この企業では、情報伝達や共有の効率化が課題だったが、業務分析の結果、マネージャーがすべての情報流通のハブになっていることが非効率の原因と判明。状況を改善するために、ウェブ上に新たな情報共有の場を作ることで、ボトルネックの解消を図った。一見、単純なシステム変更のように見えるが、実際には、システムを先行して変更することで、情報の流れ方を変えてしまい、それによって組織の構造(ここでは、マネージャーの業務と役割)自体を抜本的に変えることができたというケースだ。
「企業コラボレーション基盤の改革を、単なる“システムの変更”で終わらせてしまうのはあまりにももったいない。企業独自の思想に基づき、情報の流れを改革し、結果として組織に大きな価値をもたらす。Notesマイグレーションというテーマは、それだけ大きな主題をはらむものだと認識すべきだ」(吉田氏)
「旗振り役」と「錦の御旗」が課題
ただし、問題が2つある。
1つは、誰がプロジェクトを進行させるべきかの判断が難しいことだ。コラボレーション改革の旗振り役はIT部門なのか、経営企画部なのかという議論は多い。
先に紹介した成功例では、銀行の場合はトップダウンで経営企画部が主導したが、ITにも通じたスキルやセンスを持つ担当者の存在が大きかったという。また、もうひとつのケースはIT部門が各部門で抱える問題を先導したボトムアップ型だった。成功の陰には、各部門が持つNotes DBの不活性を2年かけて調査するという、システム部ならではの地道な努力があった。
吉田氏は「もしIT部門だけでは荷が重すぎるのなら、経営企画部と連携して実行するのがよいだろう。企業独自の文化や意思決定方法によってケースバイケースに考えざるをえないのかもしれない」と話す。
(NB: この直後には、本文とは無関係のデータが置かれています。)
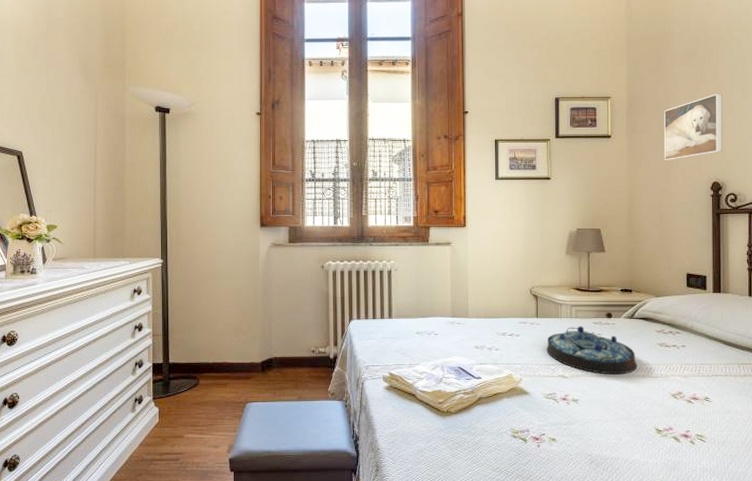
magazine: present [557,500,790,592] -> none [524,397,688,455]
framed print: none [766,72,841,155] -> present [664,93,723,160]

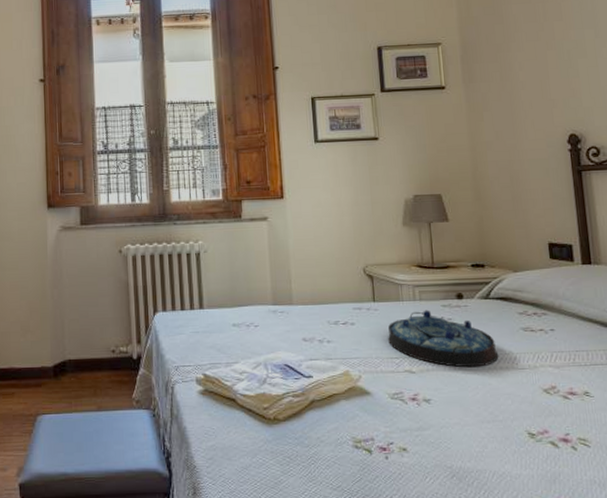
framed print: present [664,93,723,160] -> none [505,33,578,112]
もう1つの問題は、改革の手段になりうるポジティブな動機の存在。簡単に言えば、何をNotesマイグレーションの“錦の御旗”にするかだ。
この場合、企業合併や社外企業グループとの情報共有といった要請があれば、比較的プロジェクトを進めやすい。ただし、「情報共有のコストダウン」といった限定的な動機では、「総論賛成、各論反対」でプロジェクトが進まないことも多い。「改革のための強い動機」はぜひとも欲しいところだが、そう都合良く大きなイベントが発生することもまれだろう。大事なのは、チャンスを見逃さずに捕らえて一気に押し切ることであり、その機会の到来の前に、十分な根回しをしておく準備も怠るべきではない。